Je lirais donc volontiers le psaume 1 comme l'interpellation intiale de Dieu à celui qui va lire les psaumes : avant que des hommes ne prient Dieu, Dieu leur parle. Toute prière future venant des humains est amorcée par la parole de Dieu, habitée par cette parole inaugurale qui rend possibles toutes nos paroles.

Quand Moïse parle, c'est Dieu qui parle

Prenons d'autres commencements : Lévitique 1 et Nombres 1. Dès les premiers versets, Dieu invite Moïse dans sa Tente. Il lui dit les paroles que Moïse devra ensuite transmettre au peuple. Au commencement, Dieu parle et il charge un homme de porter sa parole, de la transmettre : le peuple entend la Parole de Dieu incarnée en Moïse qui la répercute. Elle n'est audible que si quelqu'un, ayant entendu cette parole, l'ayant faite sienne, la transmet aux autres. De fait, le début du Deutéronome montre comment Moïse désormais parle de son propre mouvement ("Voici les paroles de Moïse…" Dt 1, 1). Moïse va dire "une deuxième fois" (c'est le sens du mot deutéro-nome : la Loi, la Tora, une seconde fois) ce que Dieu a dit d'abord. Ce qu'il a appris dans son intimité avec Dieu, dans la Tente du Rendez-vous, Moïse le redit et cette parole fait un avec lui.
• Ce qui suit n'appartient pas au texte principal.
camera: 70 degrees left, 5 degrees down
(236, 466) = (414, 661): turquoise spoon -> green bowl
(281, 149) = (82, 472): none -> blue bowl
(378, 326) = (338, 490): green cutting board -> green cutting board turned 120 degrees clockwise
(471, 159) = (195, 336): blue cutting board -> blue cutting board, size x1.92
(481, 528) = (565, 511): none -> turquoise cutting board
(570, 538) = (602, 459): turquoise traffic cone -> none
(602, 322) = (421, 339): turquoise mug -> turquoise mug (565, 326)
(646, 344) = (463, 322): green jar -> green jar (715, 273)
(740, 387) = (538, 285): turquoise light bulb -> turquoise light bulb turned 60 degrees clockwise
"Au commencement était le Verbe"

Revenons à Gn 1. Qui parle avant que Dieu ne dise "Et la lumière soit" ? Peut-être Dieu lui-même ; peut-être "quelqu'un en Dieu" qui a accueilli la Parole de Dieu au point qu'il ne fait qu'un avec elle. Je dirais que celui qui parle avant que Dieu parle, c'est la Parole, le Verbe, Dieu comme Verbe. Moïse, un humain, donnait une figure visible à ce Verbe : il était un homme qui, recevant la Parole, s'unissait à elle et la transmettait. Il fournit en quelque sorte une image visible de ce qui se passe en Dieu : il y a un autre, depuis le commencement, qui est avec Dieu, qui est la Parole que Dieu prononce.
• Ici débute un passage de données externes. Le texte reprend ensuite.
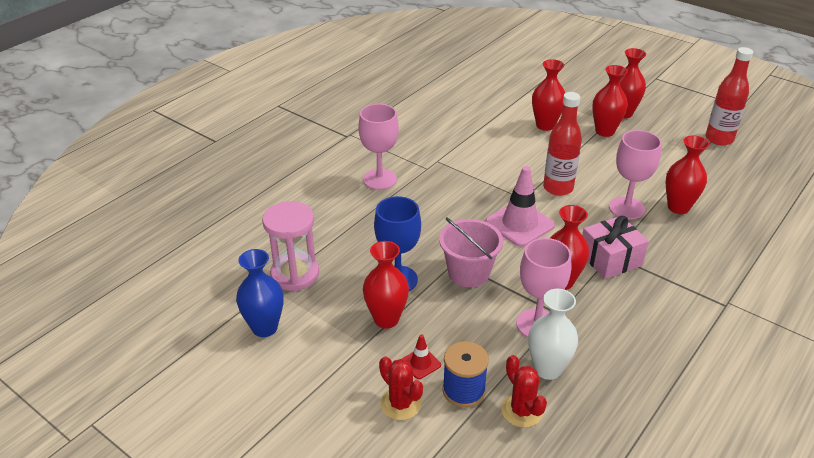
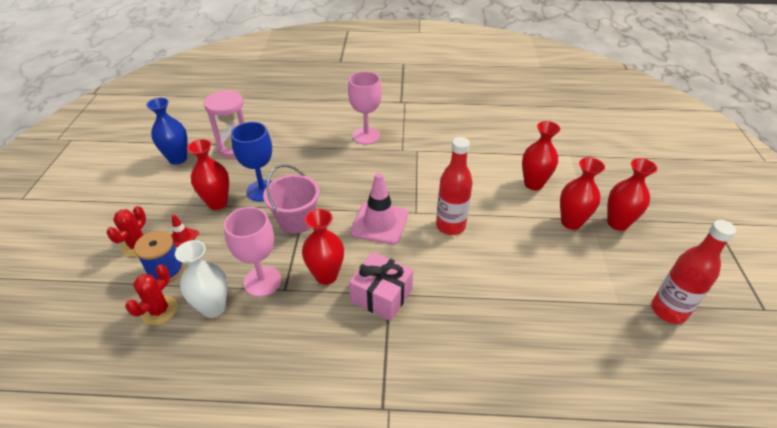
camera: 55 degrees right, 5 degrees up
(626, 208) = (466, 280): pink goblet -> none
(678, 207) = (506, 317): red vase -> none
C'est ce que dit un commencement célèbre : le début de l'évangile de Jean : "Au commencement était le Verbe, et le Verbe était auprès de Dieu, et le Verbe était Dieu. Il était au commencement auprès de Dieu" (Jn 1, 1-2). Le texte dit un peu plus loin : "Et le Verbe s'est fait chair et il a planté sa tente parmi nous" (Jn 1, 14). Que le Verbe se fasse chair, nous en avions déjà eu l'intuition en voyant Moïse, un humain, entrer dans la Tente que Dieu avait plantée parmi son peuple ; Moïse y avait entendu la Parole du Seigneur, il était devenu UN avec elle, au point de pouvoir la transmettre comme Parole de Dieu, de dire une parole de Moïse qui est aussi Parole de Dieu. Le Prologue de l'évangile de Jean fait d'ailleurs allusion à Moïse par qui "la Loi a été donnée" (Jean 1, 17).
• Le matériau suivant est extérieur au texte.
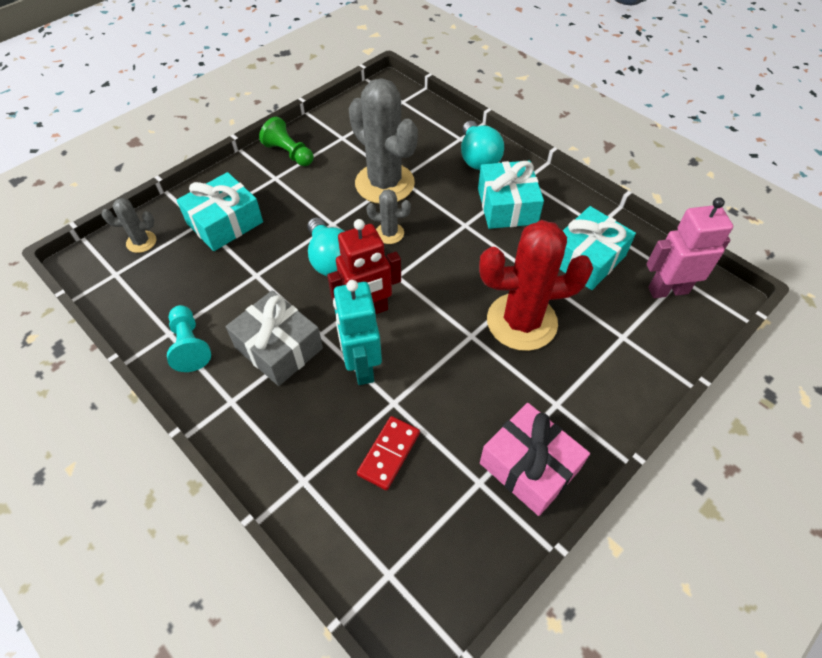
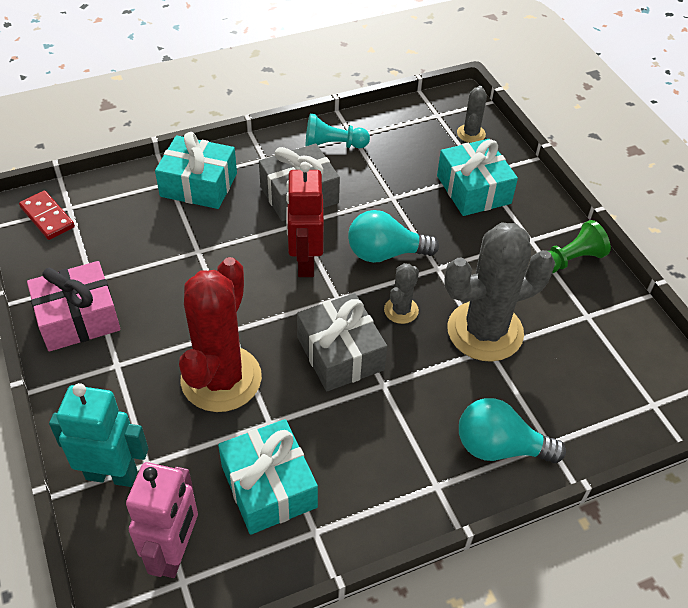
camera: 110 degrees right, 5 degrees down
(361, 366) = (246, 241): turquoise robot -> turquoise robot (112, 474)
(389, 454) = (155, 234): red domino -> red domino (47, 217)
(452, 256) = (340, 353): none -> grey gift
(507, 206) = (395, 441): turquoise gift -> turquoise gift (199, 185)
Qu'est-ce que cette Tente que le Verbe a plantée parmi nous ? C'est ce "lieu" où la Parole de Dieu le Père est transmise à Dieu le Fils qui est le Verbe. Le "lieu" où le Fils est engendré comme Parole. "Il m'a dit : Tu es mon Fils" (psaume 2, 7). Dieu a un lieu parmi nous. Nous sommes conviés dans cette Tente, pour devenir à notre tour Parole avec la Parole, Fils avec le Fils, "participants de la nature divine" (2 Pierre 1, 4). C'est ce que Jésus dira tout au long de sa mission parmi nous. "Tout ce que j'ai entendu de mon Père, je vous l'ai fait connaître" (Jn 15, 15 ; voir Jean 8, 26) ; "j'ai dit : vous êtes des dieux" (Jn 10, 34).

De commencement en commencement bibliques, c'est une théologie du Verbe qui apparaît ainsi et qui prend tout son sens avec le Verbe incarné.
 
Philippe Lefebvre 10 07

* Voir récemment en France D. Dubuisson, "Pourquoi et comment parle-t-on des origines?", Graphè 4, 1995, pp. 28-30.